Please write out only the lines running from the one with "Identify the document elements. Format: label [x1, y1, x2, y2]." through the last line of the listing, each exactly as given.

------ Data listing ------

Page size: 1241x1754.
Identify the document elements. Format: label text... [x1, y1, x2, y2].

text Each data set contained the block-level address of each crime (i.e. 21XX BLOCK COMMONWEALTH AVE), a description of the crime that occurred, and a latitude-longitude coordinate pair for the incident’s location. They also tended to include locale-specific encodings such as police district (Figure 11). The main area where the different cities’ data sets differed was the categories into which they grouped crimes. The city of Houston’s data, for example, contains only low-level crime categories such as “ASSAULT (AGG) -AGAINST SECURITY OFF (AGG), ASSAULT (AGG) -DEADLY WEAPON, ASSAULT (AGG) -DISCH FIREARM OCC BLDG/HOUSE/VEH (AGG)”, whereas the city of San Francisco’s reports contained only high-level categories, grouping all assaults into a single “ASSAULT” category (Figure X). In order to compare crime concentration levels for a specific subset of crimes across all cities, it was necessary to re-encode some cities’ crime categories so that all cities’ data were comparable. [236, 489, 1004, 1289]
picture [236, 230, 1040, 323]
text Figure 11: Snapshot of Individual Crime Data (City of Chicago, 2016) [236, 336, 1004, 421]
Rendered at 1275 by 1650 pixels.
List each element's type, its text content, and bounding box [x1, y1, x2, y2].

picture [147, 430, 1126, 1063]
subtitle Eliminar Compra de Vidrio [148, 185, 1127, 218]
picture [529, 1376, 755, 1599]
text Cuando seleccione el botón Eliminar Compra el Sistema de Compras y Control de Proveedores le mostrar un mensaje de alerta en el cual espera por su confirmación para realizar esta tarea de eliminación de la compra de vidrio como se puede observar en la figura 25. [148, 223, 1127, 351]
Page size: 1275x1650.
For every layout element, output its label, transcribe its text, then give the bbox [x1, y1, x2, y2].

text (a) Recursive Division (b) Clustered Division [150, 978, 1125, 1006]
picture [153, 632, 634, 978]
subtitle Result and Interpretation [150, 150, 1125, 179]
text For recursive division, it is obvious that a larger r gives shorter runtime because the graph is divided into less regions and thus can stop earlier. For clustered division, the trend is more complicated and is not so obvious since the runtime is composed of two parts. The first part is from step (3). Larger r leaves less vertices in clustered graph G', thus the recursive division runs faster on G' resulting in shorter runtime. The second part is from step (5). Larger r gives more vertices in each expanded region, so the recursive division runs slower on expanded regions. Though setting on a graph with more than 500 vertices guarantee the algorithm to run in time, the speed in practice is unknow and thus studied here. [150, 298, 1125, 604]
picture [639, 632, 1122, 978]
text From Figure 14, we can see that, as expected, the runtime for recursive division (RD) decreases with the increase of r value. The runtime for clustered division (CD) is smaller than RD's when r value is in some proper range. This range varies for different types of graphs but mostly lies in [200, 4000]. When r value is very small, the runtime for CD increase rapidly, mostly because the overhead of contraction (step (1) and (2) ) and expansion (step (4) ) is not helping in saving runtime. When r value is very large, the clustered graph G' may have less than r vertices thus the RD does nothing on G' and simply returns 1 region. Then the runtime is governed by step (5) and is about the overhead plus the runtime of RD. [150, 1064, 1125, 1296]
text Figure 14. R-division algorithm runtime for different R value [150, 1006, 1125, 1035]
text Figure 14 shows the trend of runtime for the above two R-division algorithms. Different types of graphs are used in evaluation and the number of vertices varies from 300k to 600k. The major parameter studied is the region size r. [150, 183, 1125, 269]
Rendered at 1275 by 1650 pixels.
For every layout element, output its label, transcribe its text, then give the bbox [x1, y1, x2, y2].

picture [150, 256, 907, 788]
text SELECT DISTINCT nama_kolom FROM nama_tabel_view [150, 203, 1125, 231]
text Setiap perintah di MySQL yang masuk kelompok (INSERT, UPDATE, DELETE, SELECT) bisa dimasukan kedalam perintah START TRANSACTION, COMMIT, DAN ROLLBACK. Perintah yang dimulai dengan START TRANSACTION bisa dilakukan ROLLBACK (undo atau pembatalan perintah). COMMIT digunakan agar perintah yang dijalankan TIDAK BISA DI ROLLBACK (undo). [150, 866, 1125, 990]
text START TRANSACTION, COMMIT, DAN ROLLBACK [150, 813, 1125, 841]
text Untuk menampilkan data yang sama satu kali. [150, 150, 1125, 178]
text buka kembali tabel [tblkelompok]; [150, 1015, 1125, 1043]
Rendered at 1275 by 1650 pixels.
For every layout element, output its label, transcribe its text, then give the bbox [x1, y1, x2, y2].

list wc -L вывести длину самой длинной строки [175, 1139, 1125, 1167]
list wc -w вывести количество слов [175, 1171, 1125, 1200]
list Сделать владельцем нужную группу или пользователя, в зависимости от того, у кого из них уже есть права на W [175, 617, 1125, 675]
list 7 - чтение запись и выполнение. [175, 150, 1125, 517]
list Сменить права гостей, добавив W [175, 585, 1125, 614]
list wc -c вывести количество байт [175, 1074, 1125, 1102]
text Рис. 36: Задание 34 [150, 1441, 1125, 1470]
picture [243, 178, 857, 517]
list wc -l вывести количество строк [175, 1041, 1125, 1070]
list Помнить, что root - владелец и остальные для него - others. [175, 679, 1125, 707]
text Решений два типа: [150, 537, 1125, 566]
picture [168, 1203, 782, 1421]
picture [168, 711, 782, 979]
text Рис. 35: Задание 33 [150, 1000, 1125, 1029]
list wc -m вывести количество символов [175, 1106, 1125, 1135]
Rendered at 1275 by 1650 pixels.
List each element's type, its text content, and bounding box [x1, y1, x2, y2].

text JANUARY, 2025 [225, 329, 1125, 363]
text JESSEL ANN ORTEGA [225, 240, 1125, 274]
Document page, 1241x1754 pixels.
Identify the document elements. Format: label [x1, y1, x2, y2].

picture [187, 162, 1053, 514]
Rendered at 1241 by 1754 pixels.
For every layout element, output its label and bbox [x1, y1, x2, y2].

------

● **Finished exercise**:
Identify the document elements. Format: label [x1, y1, x2, y2].

picture [187, 162, 1053, 514]
Rendered at 1241 by 1754 pixels.
For every layout element, output its label and bbox [x1, y1, x2, y2].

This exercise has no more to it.